Lt. Gen. Leonard Perroots was on the intelligence desk for U.S. Air Forces Europe on Nov. 5, 1983, when he heard that Soviet Air Forces in East Germany were on high alert and being loaded with munitions. The Air Force officer called his boss, Gen. Billy Minter, who asked Perroots if they should load up for war in response.
“I said that we would carefully watch the situation,” Perroots later wrote in a letter to senior U.S. intelligence officials, “but there was insufficient evidence to justify increasing our real alert posture.”
Little did Perroots know, he had just played a crucial role in averting what could have resulted in armageddon, had the nuclear-capable war machines of both the North Atlantic Treaty Organization and the Soviet Union continued to spin up. Experts later compared the incident, now known as Able Archer 83, to the 1962 Cuban missile crisis in terms of how close both sides came to declaring war.
At the time, the Soviet Air Forces were reacting to NATO military exercises in the region, but when they saw NATO did not escalate further (as a result of Perroots’ recommendation), the Soviet military backed down as well, thereby avoiding a possible war.
“He chose not to escalate Western forces in response, and essentially that ended the escalation,” said national security expert Nate Jones, who wrote a book about Able Archer 83. “The quote is [he] ‘either out of ignorance or luck’ ended the danger.’”

(Items listed in a dataset)
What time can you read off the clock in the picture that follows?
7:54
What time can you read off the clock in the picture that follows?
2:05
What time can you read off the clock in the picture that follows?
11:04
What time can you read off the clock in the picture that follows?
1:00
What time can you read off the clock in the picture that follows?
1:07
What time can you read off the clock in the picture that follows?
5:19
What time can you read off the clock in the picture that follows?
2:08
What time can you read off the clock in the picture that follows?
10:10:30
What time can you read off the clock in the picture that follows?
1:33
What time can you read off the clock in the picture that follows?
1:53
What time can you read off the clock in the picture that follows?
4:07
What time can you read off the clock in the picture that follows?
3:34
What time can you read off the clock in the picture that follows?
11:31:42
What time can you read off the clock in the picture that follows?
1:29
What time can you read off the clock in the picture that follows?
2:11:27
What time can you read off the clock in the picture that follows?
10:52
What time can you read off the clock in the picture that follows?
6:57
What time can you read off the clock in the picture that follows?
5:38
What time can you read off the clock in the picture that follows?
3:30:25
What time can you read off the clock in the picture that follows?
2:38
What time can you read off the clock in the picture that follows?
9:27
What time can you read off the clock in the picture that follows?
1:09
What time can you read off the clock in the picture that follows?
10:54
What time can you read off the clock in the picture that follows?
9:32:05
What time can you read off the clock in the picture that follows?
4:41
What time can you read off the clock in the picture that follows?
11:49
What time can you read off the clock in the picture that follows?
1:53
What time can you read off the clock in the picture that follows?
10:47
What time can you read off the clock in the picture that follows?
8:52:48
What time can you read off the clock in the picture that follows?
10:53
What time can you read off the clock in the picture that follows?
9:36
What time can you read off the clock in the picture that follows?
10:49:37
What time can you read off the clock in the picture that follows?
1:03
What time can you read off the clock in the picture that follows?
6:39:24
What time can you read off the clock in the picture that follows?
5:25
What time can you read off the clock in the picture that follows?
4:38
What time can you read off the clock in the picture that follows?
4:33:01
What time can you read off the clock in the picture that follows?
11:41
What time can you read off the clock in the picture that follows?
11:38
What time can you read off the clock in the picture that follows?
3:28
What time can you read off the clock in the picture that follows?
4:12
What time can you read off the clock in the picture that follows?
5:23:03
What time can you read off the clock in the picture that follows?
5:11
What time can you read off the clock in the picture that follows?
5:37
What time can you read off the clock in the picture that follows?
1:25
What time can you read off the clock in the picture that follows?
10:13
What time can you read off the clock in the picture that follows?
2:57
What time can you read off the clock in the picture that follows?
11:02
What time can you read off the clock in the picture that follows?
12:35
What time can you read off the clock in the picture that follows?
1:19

**REQUIRED TASKS**
- a) Name every person identified by name in the Able Archer 83 passage.
- b) Pick up the Able Archer 83 passage where it stops and carry it forward.

**WRITTEN ANSWERS**
- a) Leonard Perroots, Billy Minter, Nate Jones

- b)
Now, a new letter released this month by the State Department reveals just how much we owe Perroots for following his instinct not to escalate. The letter, written by Perroots in 1989 to senior U.S. intelligence officials, criticizes the intelligence community for not tracking the incident more closely at the time and for not keeping NATO commanders more informed of developments in the Soviet Union.
“Our problem here was that we had a couple of very highly classified bits of intelligence evidence about a potentially disastrous situation that never actually came to fruition,” wrote Perroots, who sent the letter right before retiring as head of the Defense Intelligence Agency. “What might have happened that day in November 1983 if we had begun a precautionary generation of forces rather than waiting for further information?”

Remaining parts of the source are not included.